RESULTS: After a median follow-up of 6.3 years for SMHS and 12.2 years for SWHS, incident lung cancer cases were detected in 492 men and 525 women. A null association between T2D and lung cancer risk was observed in men (HR=0.87, 95% CI 0.62 to 1.21) and women (HR=0.92, 95% CI 0.69 to 1.24) after adjustments for potential confounders. Similar results were observed among never smokers.
CONCLUSIONS: There is little evidence that pre-existing T2D may influence the incidence of lung cancer. Published by the BMJ Publishing Group Limited. For permission to use (where not already granted under a licence) please go to http://group.bmj.com/group/rights-licensing/permissions.

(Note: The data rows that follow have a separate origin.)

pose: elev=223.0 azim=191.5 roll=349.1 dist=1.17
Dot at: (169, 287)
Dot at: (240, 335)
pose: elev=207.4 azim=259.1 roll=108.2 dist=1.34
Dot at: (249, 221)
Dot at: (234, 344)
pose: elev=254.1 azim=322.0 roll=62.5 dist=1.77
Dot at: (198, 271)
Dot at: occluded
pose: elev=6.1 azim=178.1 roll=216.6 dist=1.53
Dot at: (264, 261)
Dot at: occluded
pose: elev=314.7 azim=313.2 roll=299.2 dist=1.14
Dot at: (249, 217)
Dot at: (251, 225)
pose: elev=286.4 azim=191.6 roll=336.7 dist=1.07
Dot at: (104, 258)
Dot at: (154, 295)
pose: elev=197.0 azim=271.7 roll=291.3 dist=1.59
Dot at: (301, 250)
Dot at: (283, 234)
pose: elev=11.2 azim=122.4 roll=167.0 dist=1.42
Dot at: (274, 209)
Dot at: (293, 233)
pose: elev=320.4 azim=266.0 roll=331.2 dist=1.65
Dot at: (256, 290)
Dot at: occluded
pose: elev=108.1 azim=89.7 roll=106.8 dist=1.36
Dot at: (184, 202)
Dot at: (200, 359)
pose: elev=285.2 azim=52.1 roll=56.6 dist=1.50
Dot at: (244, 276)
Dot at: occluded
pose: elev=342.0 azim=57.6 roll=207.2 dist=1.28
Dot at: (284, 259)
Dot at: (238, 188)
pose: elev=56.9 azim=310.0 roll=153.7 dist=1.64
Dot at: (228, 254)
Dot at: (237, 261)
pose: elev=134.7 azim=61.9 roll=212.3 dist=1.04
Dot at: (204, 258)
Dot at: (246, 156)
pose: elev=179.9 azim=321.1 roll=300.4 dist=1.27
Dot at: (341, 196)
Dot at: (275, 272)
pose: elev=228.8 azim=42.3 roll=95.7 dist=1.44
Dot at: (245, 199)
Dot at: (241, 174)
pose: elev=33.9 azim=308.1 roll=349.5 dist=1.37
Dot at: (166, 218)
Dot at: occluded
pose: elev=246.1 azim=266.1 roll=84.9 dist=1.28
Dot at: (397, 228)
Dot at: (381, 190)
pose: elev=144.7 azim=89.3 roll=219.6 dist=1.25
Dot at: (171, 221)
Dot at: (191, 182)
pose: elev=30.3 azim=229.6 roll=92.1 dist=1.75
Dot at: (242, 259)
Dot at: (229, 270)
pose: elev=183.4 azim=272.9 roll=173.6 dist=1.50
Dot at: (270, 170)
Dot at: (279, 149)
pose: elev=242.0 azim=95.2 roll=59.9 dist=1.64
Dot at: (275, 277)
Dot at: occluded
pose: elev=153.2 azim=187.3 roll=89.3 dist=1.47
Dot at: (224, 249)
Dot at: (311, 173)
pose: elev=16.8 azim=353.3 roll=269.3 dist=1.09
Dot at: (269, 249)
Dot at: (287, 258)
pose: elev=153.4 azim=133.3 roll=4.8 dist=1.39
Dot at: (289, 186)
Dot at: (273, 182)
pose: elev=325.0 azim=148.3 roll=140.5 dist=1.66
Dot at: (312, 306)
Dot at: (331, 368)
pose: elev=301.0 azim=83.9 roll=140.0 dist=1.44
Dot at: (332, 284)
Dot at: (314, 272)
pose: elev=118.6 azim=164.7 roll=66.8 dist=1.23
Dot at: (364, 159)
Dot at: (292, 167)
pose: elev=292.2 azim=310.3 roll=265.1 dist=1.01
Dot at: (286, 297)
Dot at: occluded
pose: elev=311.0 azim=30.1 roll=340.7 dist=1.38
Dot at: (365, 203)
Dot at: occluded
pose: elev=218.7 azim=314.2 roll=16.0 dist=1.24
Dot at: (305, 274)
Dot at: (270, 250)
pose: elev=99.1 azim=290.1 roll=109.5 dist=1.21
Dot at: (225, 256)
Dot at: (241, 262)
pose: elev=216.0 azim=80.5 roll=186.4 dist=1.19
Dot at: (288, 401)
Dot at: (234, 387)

We showed a null association between type 2 diabetes and risk of lung cancer in two population-based prospective cohorts with a large sample size and long-term follow-up.

This null association remained after excluding lung cancer cases occurring within the first 3 years after diabetes onset and among never smokers.

However, using self-reported diabetes as exposure, and the lack of pharmacological data on diabetes treatments including hypoglycaemic agent use and degree of glucose control do not allow firm conclusions.

Introduction

Lung cancer is the most commonly diagnosed cancer as well as the leading cause of cancer-related death globally and in China.1 The prevalence of diabetes has increased substantially in China, with the age-standardised rates from 2.4% in 19942 to 9.7% in 2007–2008,3 which may parallel a marked lifestyle transition.4 Unlike the stable transition in most Western developed countries, these changes have occurred within a very short time in China.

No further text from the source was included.